* TEXTO PROPORCIONADO:
□ □ □ □

La prensa es poder muy hondo,
mas se prefiere (y respondo
-21-
de que en contra se responda)
a un artículo de fondo
un artículo de fonda».
Decimos de Bartrina que tiene puntos de contacto con Heine, no
tantos quizá para que sus versos puedan calificarse de
heinianos (con perdón del insuperable maestro de la
crítica literaria, Menéndez y Pelayo); pero de Heine
le separa el espíritu: Heine para cantar el amor perdido,
echa mano de la lira y compone endechas rebosantes de lirismo;
Bartrina trata sus quiebras de amor con una melancolía
más bien estoica, cuando no acude a la ironía zumbona
o fustiga implacable, como en el Fragmento a):
«¡Oh!, tú que fuiste mi
amiga,
has de saber que te has muerto.
¿Qué respondes, que ayer mismo
admiré tu lindo talle,
pues pasaste por mi calle?
¡Efectos del galvanismo!
. . . . . . . . . . . . . . . . . . . . . . . .
.
Además, en conclusión,
del cadáver, en verdad,
tienes la misma frialdad
y la misma corrupción».
Donde más se acerca al poeta alemán es en
«Íntimas», y entonces para superarlo.

□ □ □ □

* REGISTROS EXTRAÍDOS:
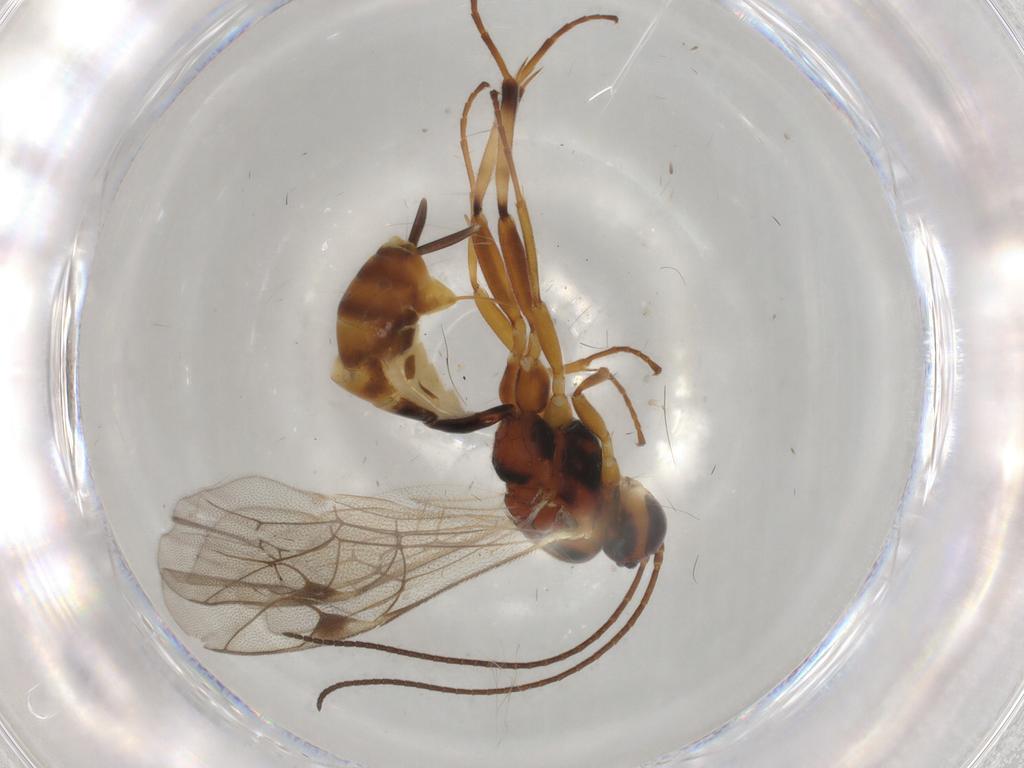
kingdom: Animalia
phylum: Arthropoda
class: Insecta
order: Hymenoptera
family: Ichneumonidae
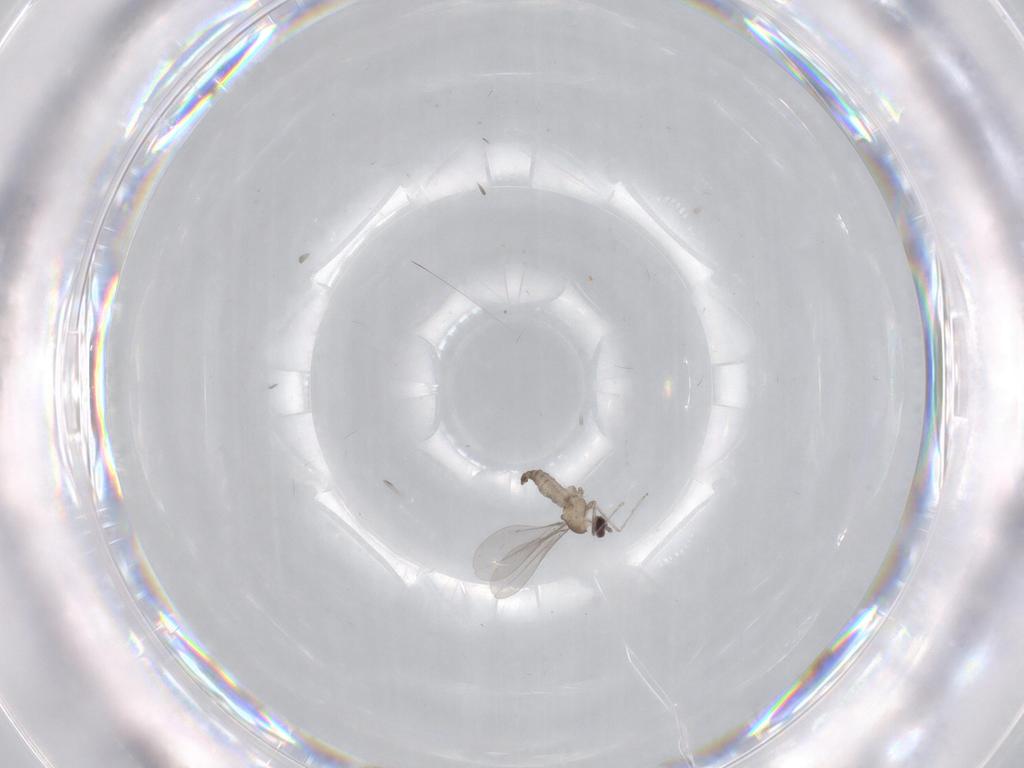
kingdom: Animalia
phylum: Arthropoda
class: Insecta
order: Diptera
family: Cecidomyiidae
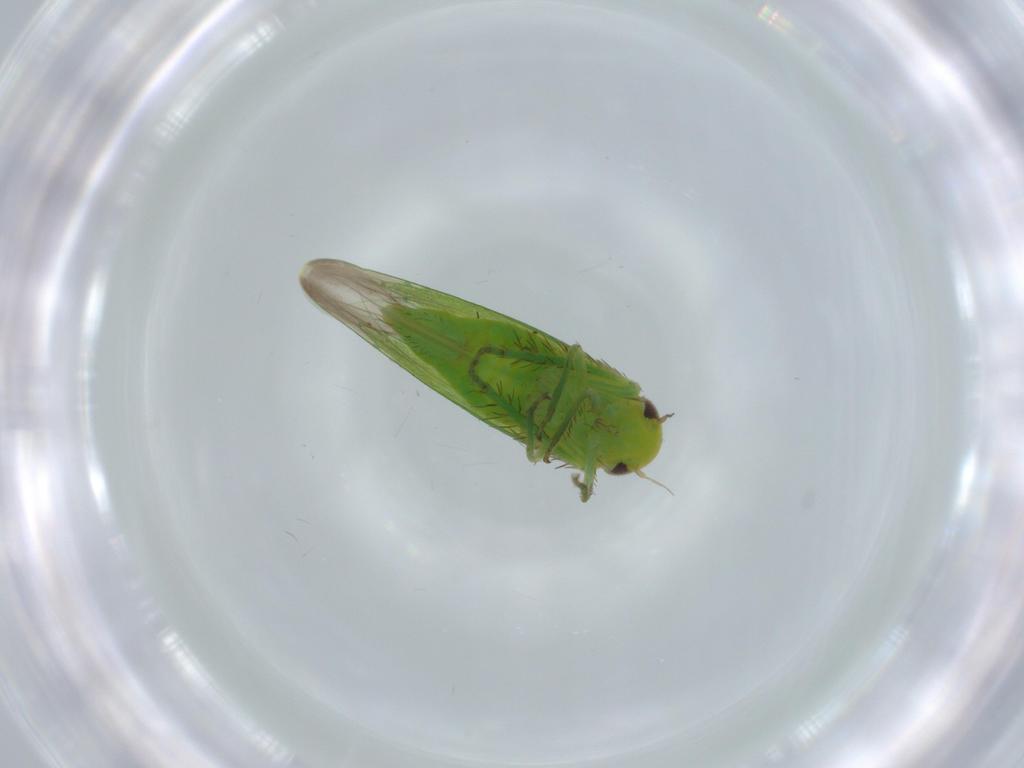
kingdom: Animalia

□ □ □ □

* TAREAS REQUERIDAS:
A: Copie textualmente el pasaje del texto sobre Bartrina que comienza en "a un artículo" y termina en "te has muerto.".
B: Responda, según el texto sobre Bartrina:
(i) ¿De qué instrumento echa mano Heine para cantar el amor perdido?
(ii) ¿Con qué clase de melancolía trata Bartrina sus quiebras de amor?
(iii) ¿En qué obra se acerca más Bartrina al poeta alemán?
C: Prosiga el texto sobre Bartrina a continuación de su última oración.
Los registros no guardan ninguna relación con el texto sobre Bartrina.

* RESPUESTAS DEL EJERCICIO:
A:
a un artículo de fondo
un artículo de fonda».
Decimos de Bartrina que tiene puntos de contacto con Heine, no
tantos quizá para que sus versos puedan calificarse de
heinianos (con perdón del insuperable maestro de la
crítica literaria, Menéndez y Pelayo); pero de Heine
le separa el espíritu: Heine para cantar el amor perdido,
echa mano de la lira y compone endechas rebosantes de lirismo;
Bartrina trata sus quiebras de amor con una melancolía
más bien estoica, cuando no acude a la ironía zumbona
o fustiga implacable, como en el Fragmento a):
«¡Oh!, tú que fuiste mi
amiga,
has de saber que te has muerto.

B:
(i) De la lira.
(ii) Con una melancolía más bien estoica.
(iii) En «Íntimas».

C:
¿Cuándo dijo Heine cosas tan bellas y profundas a la
vez, como Bartrina bajo el mencionado epígrafe?
Hojéese esta sección:
-22-
«Milloncito de mi alma,
mi amor, escribir no sé,
papel y pluma me sobran;
sólo lo escribiera bien,
a ser la pluma mis labios
y tus labios el papel».
(V)
«Ríe, en el
hermoso hoyuelo
un beso quiero enterrar,
luego ponte seria, y nadie,
nadie lo conocerá».
(IX)
«Rodó una perla de
tu collar,
cayó
en tu seno,
y allí, a tu seno, fuila a buscar
de gozo
lleno.
¡Creílo un nido! ¡Dulce
calor,
fuertes
aromas,
y acurrucadas hallé en su amor
a dos
palomas!».
(XII)
«Cual la abeja los
olores
en el cáliz de las flores,
bebo en tus labios la esencia
del amor que te consume:
¡el deseo!... ese perfume
de la flor de la existencia».
(XIII)
«¡Mis labios en tus
labios...,
mis manos en tu seno...,
y un canto sin palabras,
con música de besos!».
(XV)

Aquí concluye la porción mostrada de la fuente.